View Mobile Site

New Interim CEO moving forward at KershawHealth

Gunn on healthcare, family and muscle cars

Posted: December 10, 2013 7:32 p.m.
Updated: December 11, 2013 5:00 a.m.
Martin L. Cahn/C-I

Terry Gunn, who began as KershawHealth’s interim CEO a week ago, stands by a Christmas tree just outside his office. Gunn says he is encouraged by the healthcare organization’s 100-year tradition of serving the community.

The first thing Terry Gunn mentions is how the older of his two sons loves photography.

“He buys all these cameras off eBay and refurbishes them,” Gunn said.

When asked if his son loves film cameras, or digital, he points out that his older son is a 21-year-old student wrapping up an associate’s degree in computer engineering at Trident Technical College and doesn’t know anything about pre-digital cameras.

“I remember visiting my parents’ house -- he must have been 7 or 8 years old and had gotten into one of my dad’s closets and said, ‘Dad, come see this!” Gunn said. “It was my dad’s old record collection and my son said, ‘Those have got to be the biggest CDs I’ve ever seen.”

Gunn’s younger son will be 18 soon and is in the middle of his senior year of high school. That fact plays into his answer to the first question during his first interview since starting work as KershawHealth’s interim chief executive officer (CEO): would he consider taking on the job permanently?

“Right now, I think that’s a question I would love to answer at some point down the road. Right now, the board and I have really talked about this being an interim (position) and it’s the right thing,” Gunn said.

He said that with KershawHealth’s “great tradition” in the community, the last thing that’s needed is launching a new era. Instead, he said he feels a “breather … a fresh assessment” is needed in order to solidify a platform from which to launch from.

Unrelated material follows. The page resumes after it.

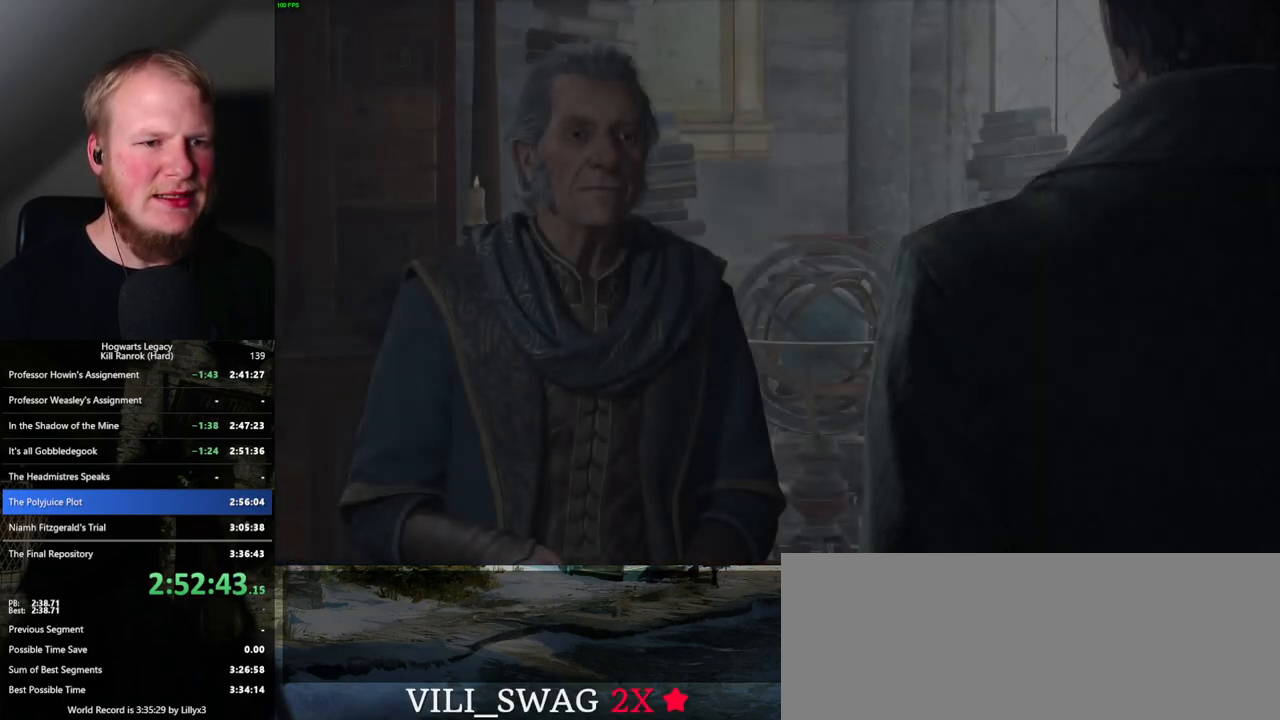
{"keys": ["q"], "mouse": ["wheel"], "events": [[17, "q", "down"], [34, "space", "down"], [67, "mouse_wheel", "down"], [84, "mouse_wheel", "up"], [100, "q", "up"], [100, "space", "up"], [184, "q", "down"], [200, "space", "down"], [250, "q", "up"], [250, "space", "up"], [334, "q", "down"], [367, "space", "down"], [384, "mouse_wheel", "down"], [400, "mouse_wheel", "up"], [417, "q", "up"], [417, "space", "up"], [467, "mouse_wheel", "down"], [484, "mouse_wheel", "up"], [500, "mouse_wheel", "down"], [500, "q", "down"]]}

“And then, it may be that I’m the right person down the road, it may be that there’s someone else that would be more appropriate to lead the organization. So, the short answer for me is, no, I don’t want to disrupt (my son’s) senior year. My frustration and dissatisfaction driving back and forth on the weekends to Charleston would be far outweighed by his dissatisfaction and disruption in the middle of his senior year right now. It’s not practical for me,” said Gunn, who lives in Summerville.

His younger son is into “soccer, soccer, and soccer,” Gunn said, explaining his son’s a long-time starter as a goalie for his team at 6 foot 3 inches tall and pushing 200 pounds.

Looking in the other direction on the family tree, Gunn’s father was a healthcare organization CEO, too. However, father did not inspire son to follow in his footsteps -- at least not at first.

“My original plan in college with my undergraduate in marketing, my interest was to work for Proctor & Gamble and do the sales management training program and go that route,” Gunn said. “As things worked out my senior year, I couldn’t get on with Proctor & Gamble and really didn’t have an opportunity that I was highly interested in, so I did what all college students do when they don’t have the job they’re looking for: they go back to school for more.”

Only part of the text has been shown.